Additionally, Singer notes, “Wealthy celebrities are unwittingly part of the opt-out movement because their children attend or attended expensive private schools where they do not have to take high-stakes state-mandated standardized tests.”

My son and his siblings go to public schools that do not offer quite the level of enrichment that the Sidwell Friends school does (there’s got to be something “rich” to show for that $35,000/year fee), but they are still pretty good places to be. Sure, the classes are often too big and the support services often too few, but my kids still get to do a fair amount of the good stuff, like project-based learning and collaborative work. Here is a recent photo of my daughter and her friend, standing with the mural they made in response to To Kill a Mocking Bird, which they read with their Language Arts class:

Greta and Kawsar

In my mind, all kids around the world should have access to a Sidwell Friends-like public school experience, full of hands-on learning, dynamic projects, and outstanding, intriguing field trips and opportunities. Because, as John Dewey said:

“What the best and wisest parent wants for his child, that must we want for all the children of the community.
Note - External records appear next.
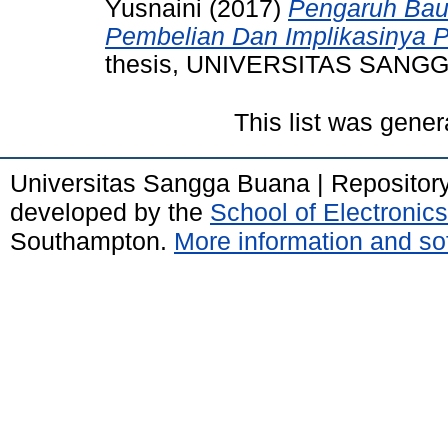
Yusnaini
(2017)
Pengaruh Bau
Pembelian Dan Implikasinya 
thesis, UNIVERSITAS SANG
This list was gene
Universitas Sangga Buana | Repositor
developed by the
School of Electroni
Southampton.
More information and sof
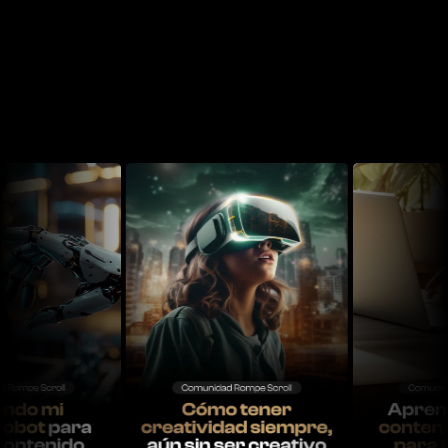
Algunas clases
que
recibirás dentro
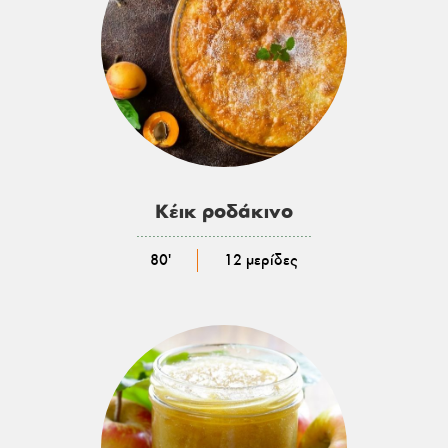
Κέικ ροδάκινο
………………………………………………
80'
12 μερίδες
Anything less is unlovely, and left unchecked, destroys our democracy.”

Now, contrast this idea with what is going on at New York City’s Success Academy charter school chain, according to a recent New York Times article about these “high performing” schools. Witness the sick, scary devotion to standardized testing: 

At any given time, multiple carrots and sticks are used in the quest to make sure every student does well on the standardized tests. This system goes into overdrive in late January, as the annual exams, which begin this year on April 14, approach.
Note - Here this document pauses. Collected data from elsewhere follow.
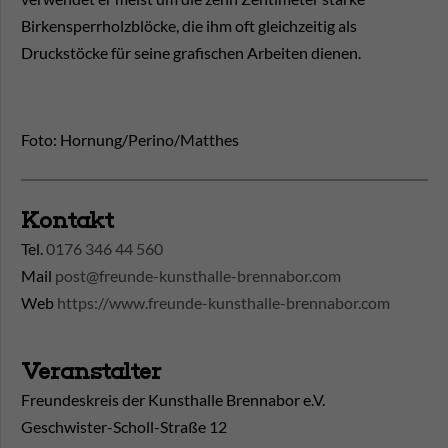
Birkensperrholzblöcke, die ihm oft gleichzeitig als
Druckstöcke für seine grafischen Arbeiten dienen.
Foto: Hornung/Perino/Matthes
Kontakt
Tel.
0176 346 44 560
Mail
post@freunde-kunsthalle-brennabor.com
Web
https://www.freunde-kunsthalle-brennabor.com
Veranstalter
Freundeskreis der Kunsthalle Brennabor e.V.
Geschwister-Scholl-Straße 12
Success did not allow a reporter to observe test preparations, but teachers and students described a regimen that can sometimes be grueling.

Students who do well on practice tests can win prizes, such as remote-controlled cars, arts and crafts kits, and board games. Former teachers said that they were instructed to keep the prizes displayed in the front of their classroom to keep students motivated.

Students who are judged to not be trying hard enough are assigned to “effort academy.” While they redo their work, their classmates are getting a reward — like playing dodge ball against the teachers, throwing pies in the face of the principal or running through the hallways while the students in the lower grades cheer.

Heartbreak. The kids profiled in the article are subject to wetting their pants (they aren’t allowed to take bathroom breaks during testing or test prep, apparently), having their test results (as young children) displayed in front of their peers, and being shamed, manipulated, coerced, and punished into performing on high stakes standardized tests. It comes across as sadistic and abusive, and not just for the kids; many teachers share stories of fleeing from this “no excuses” nightmare, which, of course, lurks as a dream for the deep pocketed investors behind Success Academy. 

Image from Success Academy, home of high test scores and strict discipline policies

I would love to know where these investors send their kids to school. 

Circling back around to my son, I am very grateful for the support and love his teacher sends his way, even though I’m sure it can’t always be easy for her. 

And, I want every parent and child to have this, too (and, to be clear, I do not blame parents for wanting something better for their kids). We haven’t achieved this yet, but which path is more likely to get us there? Success Academy, or Sidwell Friends?

Which education model should we collectively invest in, for the sake of everyone’s children?